A blood pump that deploys magnetic levitation technology to better support heart function has been developed by a medical device company in Suzhou, Jiangsu province and will begin clinical trials in the United States next year, according to researchers.
The lemon-sized machine, also known as a left ventricular assist device, is implanted in a patient with a critical heart condition and assists in pumping blood.
It has been used in at least nine trial surgeries led by experts from Beijing's Fuwai Hospital, affiliated with the Chinese Academy of Medical Sciences.
He Xin, a patient who received the device in China, told China Central Television in June that he is now able to climb stairs and walk for hundreds of meters.

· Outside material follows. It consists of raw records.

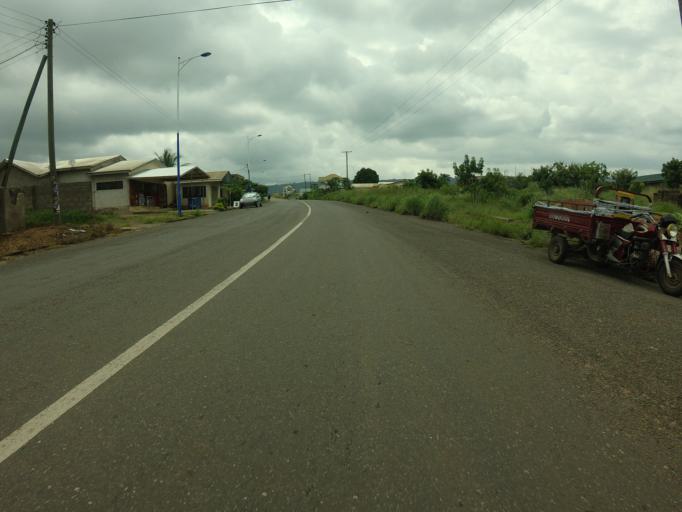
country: GH
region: Volta
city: Ho
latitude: 6.6219
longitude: 0.4948
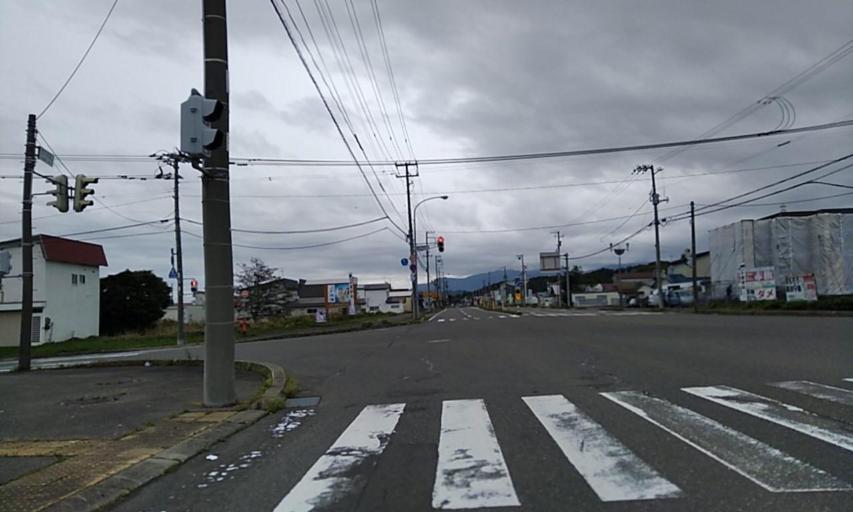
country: JP
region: Hokkaido
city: Obihiro
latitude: 42.3027
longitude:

In the past, he had to take long breaks after walking short distances.
The domestically developed device holds the potential to benefit even more patients with heart problems in China, cardiology experts said.
As the company pursues approvals for clinical trials overseas, Chen Chen, founder and CEO of CH Biomedical, which developed the pump and now manufactures it, said the device is proof of Chinese researchers' prowess in overcoming the complexity of making artificial hearts.
"Our foray into the foreign market of blood pumps is also likely to drive down costs of such devices and benefit a wider population who suffer from heart failure," Chen said.
At the core of the device is magnetic levitation technology, the same method that helps to reduce friction and significantly boosts the speed of trains.
"The technology essentially allows developers to reduce the size of the device, minimizing blood clots and bleeding, and thus improve overall efficiency and safety of the heart pump," Hu Shengshou, president of Fuwai Hospital, said at an academic conference in Beijing in November.
Global research into artificial hearts began in the 1960s, but "the fruition of many pioneers' efforts has only been seen over the last 10 years", said Wu Zhongjun, a professor of surgery at the University of Maryland's School of Medicine.
Wu said the new device, with its compact size and high compatibility with living tissue, will bring a wide range of concrete benefits to patients, including improving their quality of life, facilitating follow-up treatment and alleviating healthcare costs.
China was a latecomer to the development of artificial hearts, and some heart failure patients have died while awaiting donor hearts.
It is estimated that the number of people diagnosed with heart failure in China has climbed to 10 million in recent years, but only about 300 heart transplants are conducted annually.
"Chinese scientists did not delve deeply into this field until 2005," said Mo Ran, a surgeon at Nanjing Drum Tower Hospital in Jiangsu.
"The market potential of the device is significant for patients with severe heart failure because placing blood pumps inside their bodies is the best option to sustain their lives and maintain a good quality of life," Mo said.
He added that it is necessary to keep monitoring the health status of recipients and analyze their test results to fully validate the reliability of the device.
"Also, current trials are considered small scale," Mo said. "But the technology is certainly promising, and it's encouraging to see that China has finally caught up with global industry leaders in this area."